Copy the lines starting at the beginning of the data and ending with the line that contains "state / province: Idaho", changing "name author" to "authority" and keeping everything else the same. Omit the pictures.

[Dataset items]
○ ○ ○ ○
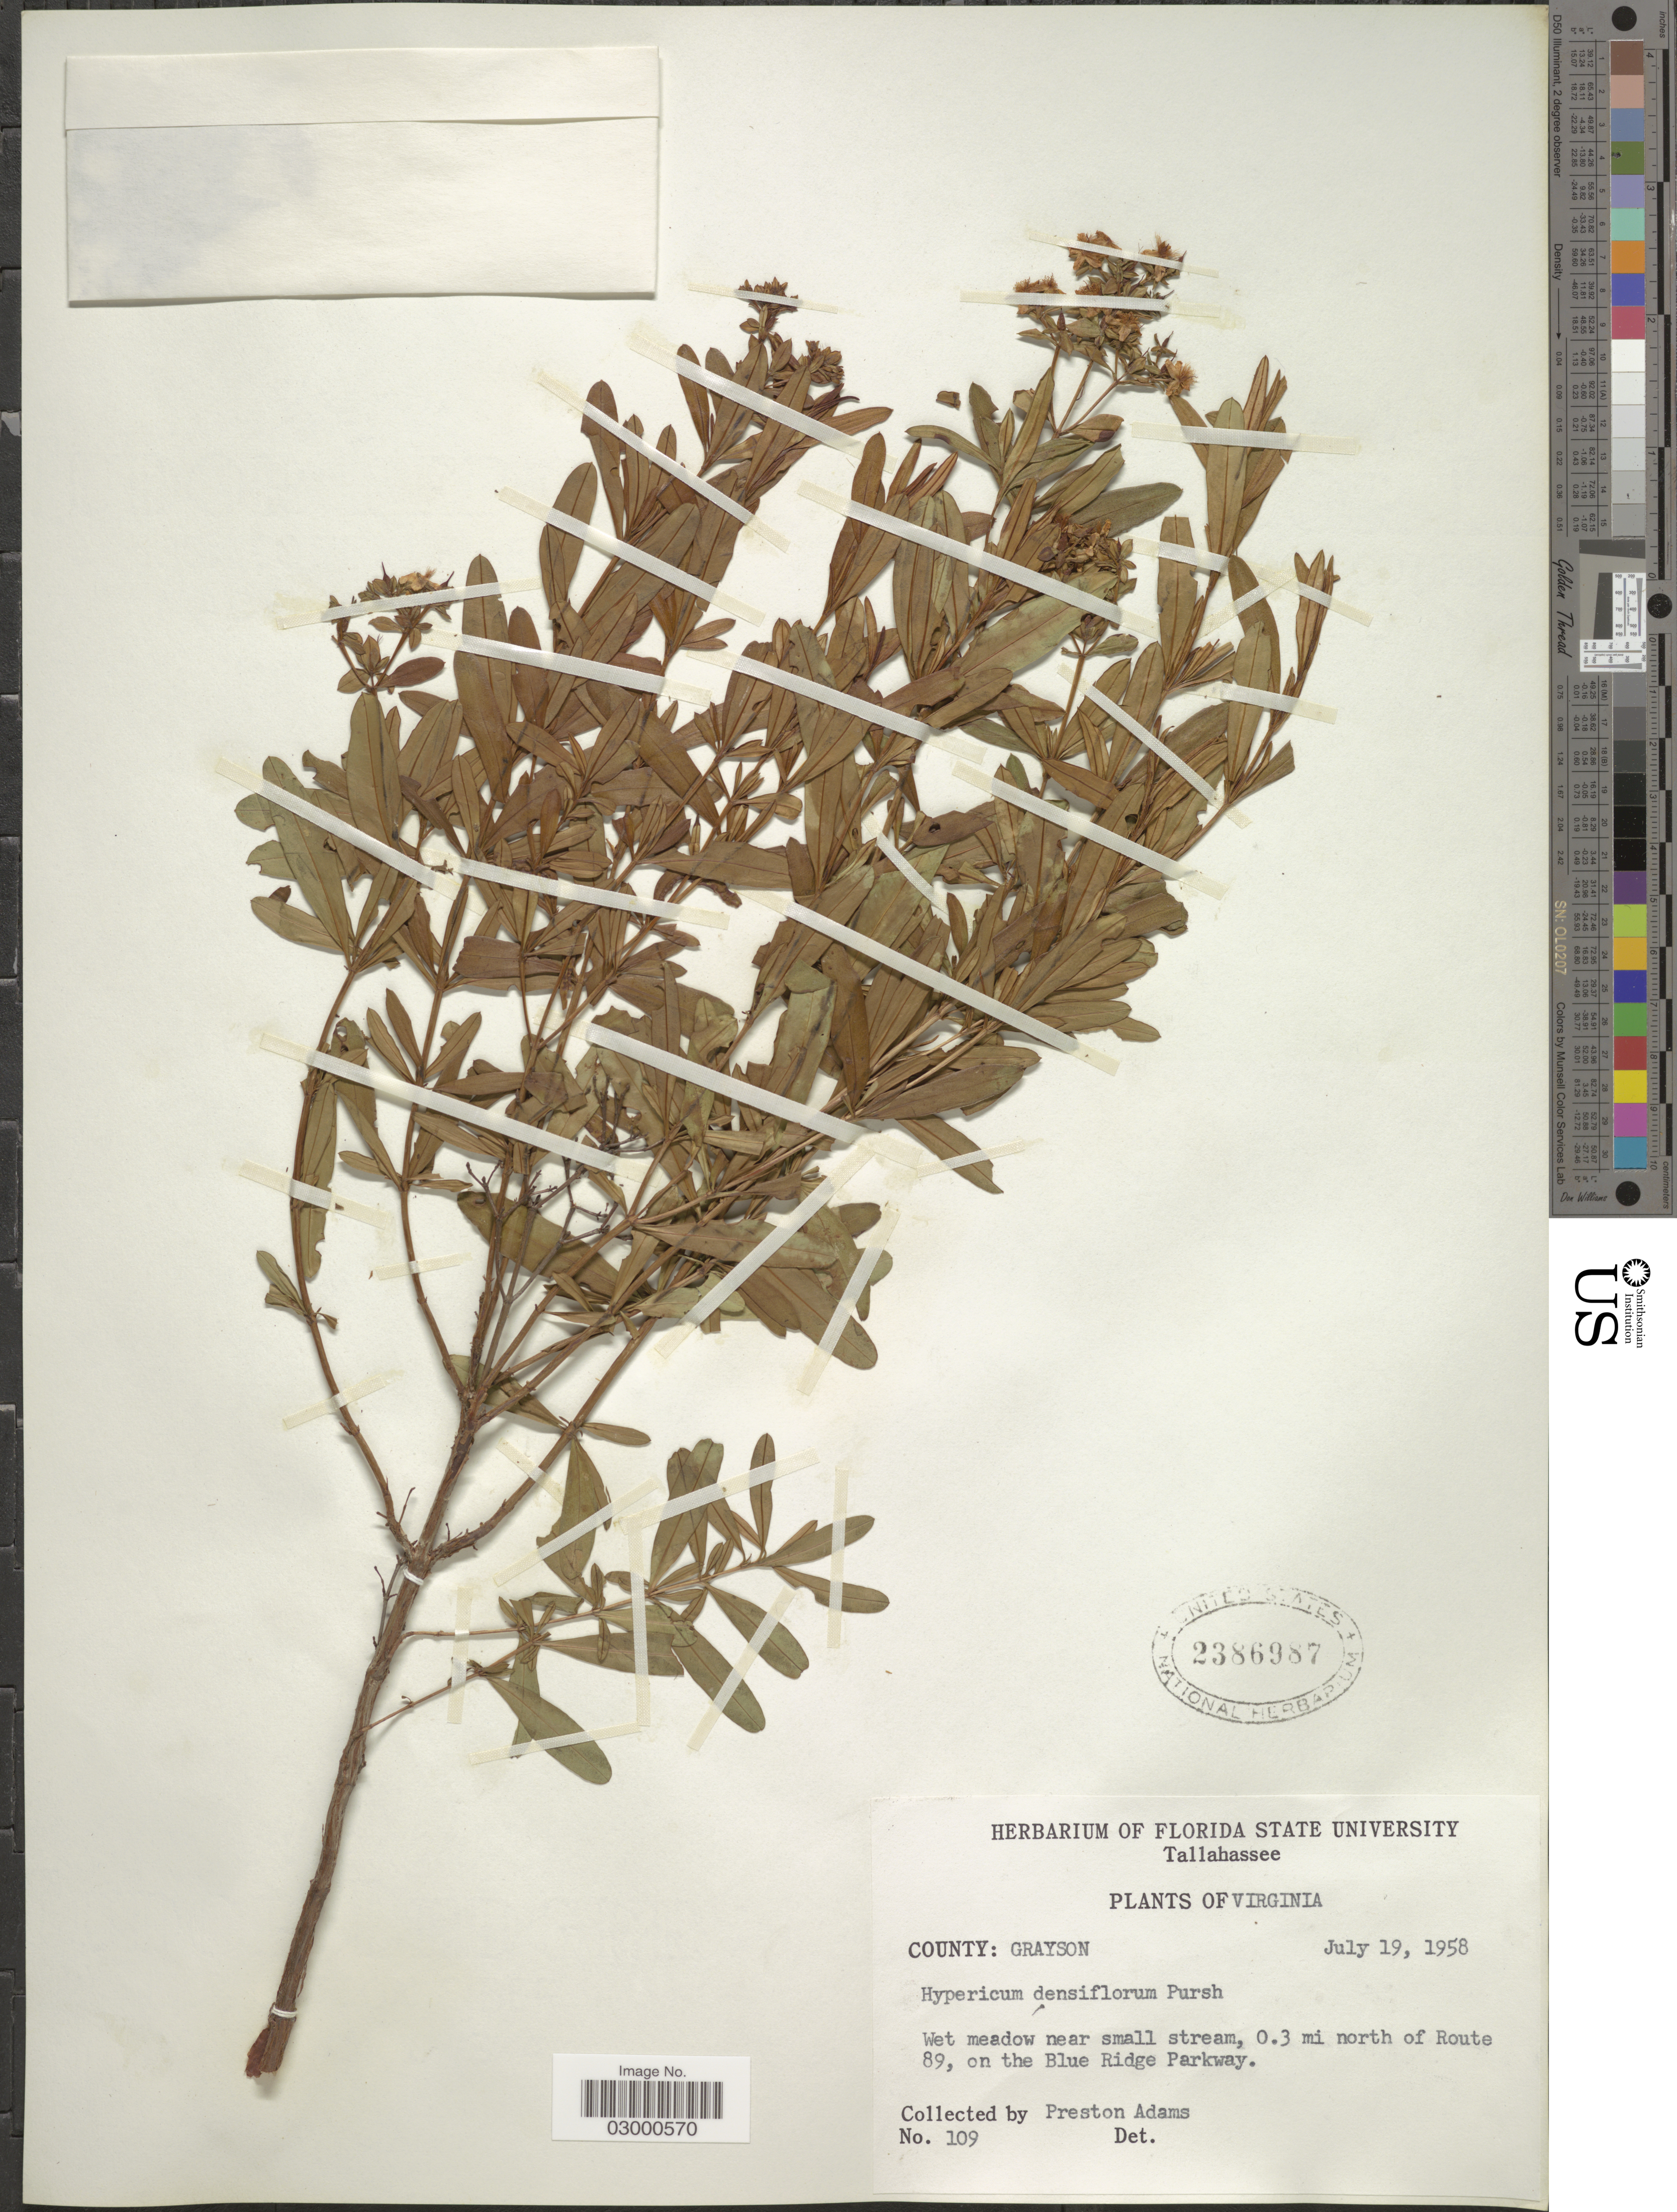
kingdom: Plantae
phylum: Tracheophyta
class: Magnoliopsida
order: Malpighiales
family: Hypericaceae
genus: Hypericum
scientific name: Hypericum densiflorum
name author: Pursh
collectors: P. Adams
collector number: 109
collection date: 1958-07-19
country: United States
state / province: Virginia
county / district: Grayson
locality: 0.3 mi N of Route 89, on the Blue Ridge Parkway.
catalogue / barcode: US 2386987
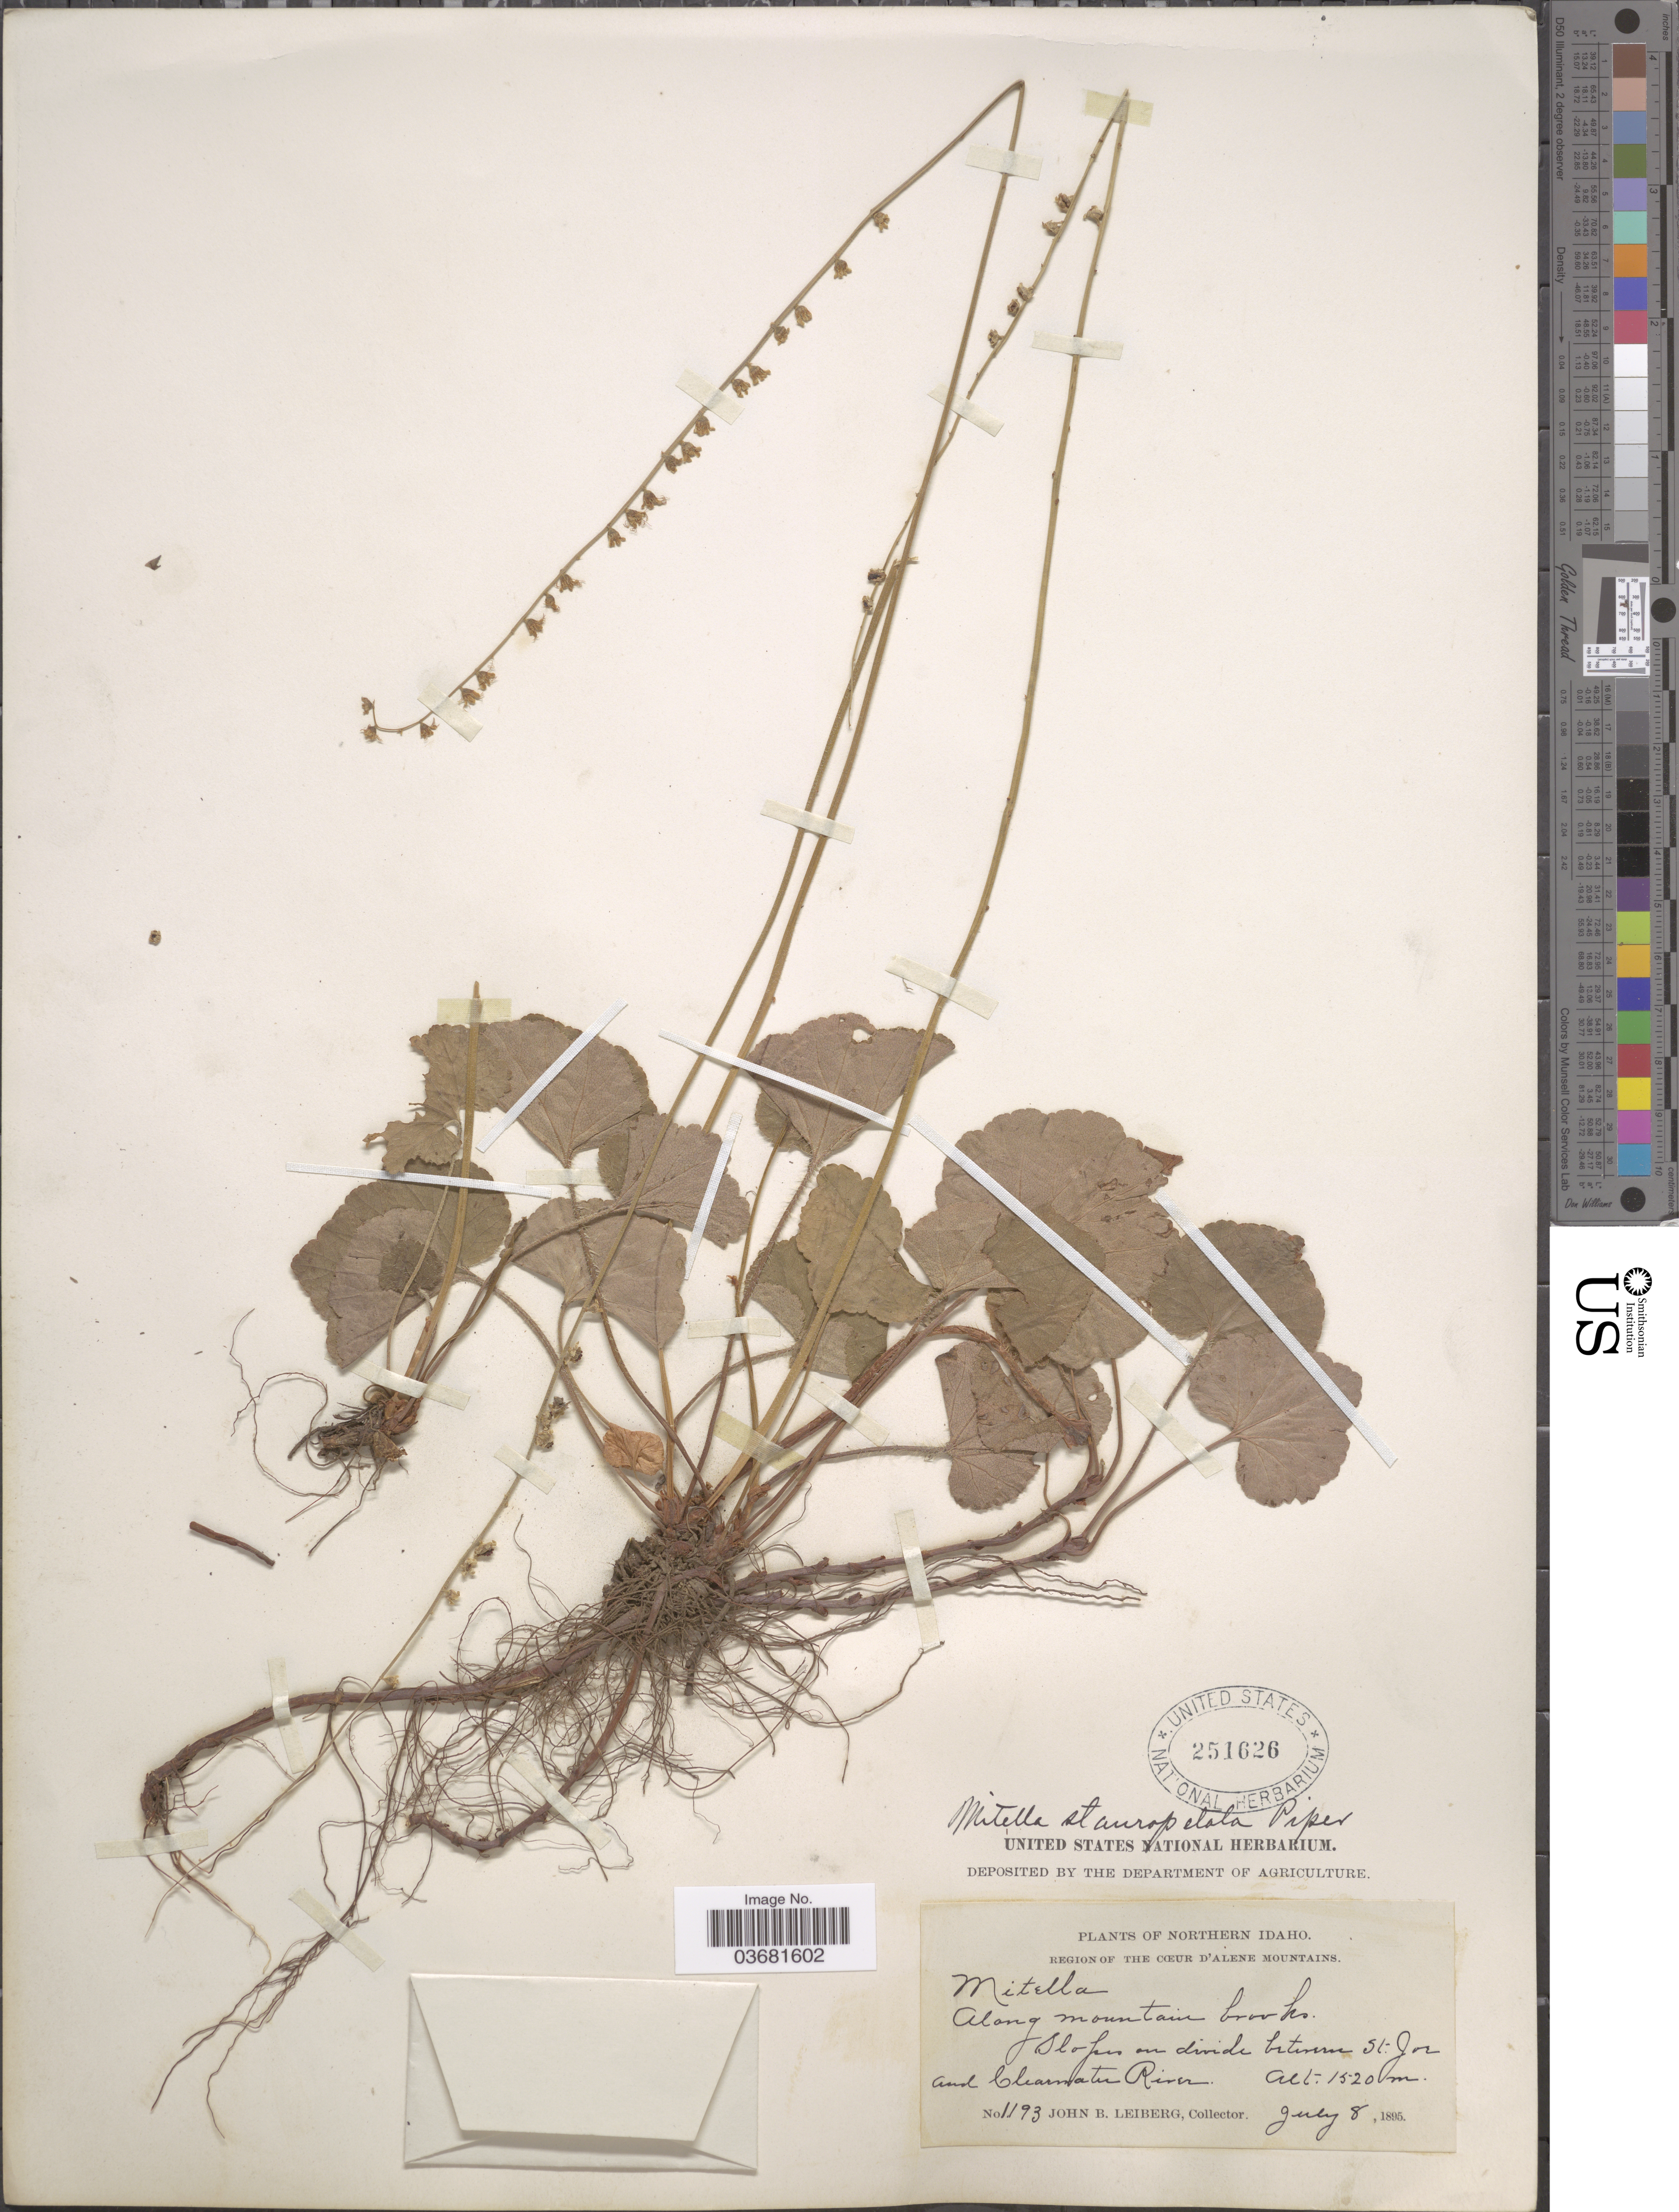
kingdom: Plantae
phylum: Tracheophyta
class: Magnoliopsida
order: Saxifragales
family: Saxifragaceae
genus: Mitella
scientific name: Mitella stauropetala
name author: Piper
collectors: J. B. Leiberg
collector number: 1193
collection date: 1895-07-08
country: United States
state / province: Idaho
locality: Northern Idaho. Region of the Cœor d'Alene Mountains. Along mountain banks. Slopes on divide between St. Joe and Clearwater River.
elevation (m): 1520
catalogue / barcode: US 251626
○ ○ ○ ○
• **TASK RESULT**
kingdom: Plantae
phylum: Tracheophyta
class: Magnoliopsida
order: Malpighiales
family: Hypericaceae
genus: Hypericum
scientific name: Hypericum densiflorum
authority: Pursh
collectors: P. Adams
collector number: 109
collection date: 1958-07-19
country: United States
state / province: Virginia
county / district: Grayson
locality: 0.3 mi N of Route 89, on the Blue Ridge Parkway.
catalogue / barcode: US 2386987
kingdom: Plantae
phylum: Tracheophyta
class: Magnoliopsida
order: Saxifragales
family: Saxifragaceae
genus: Mitella
scientific name: Mitella stauropetala
authority: Piper
collectors: J. B. Leiberg
collector number: 1193
collection date: 1895-07-08
country: United States
state / province: Idaho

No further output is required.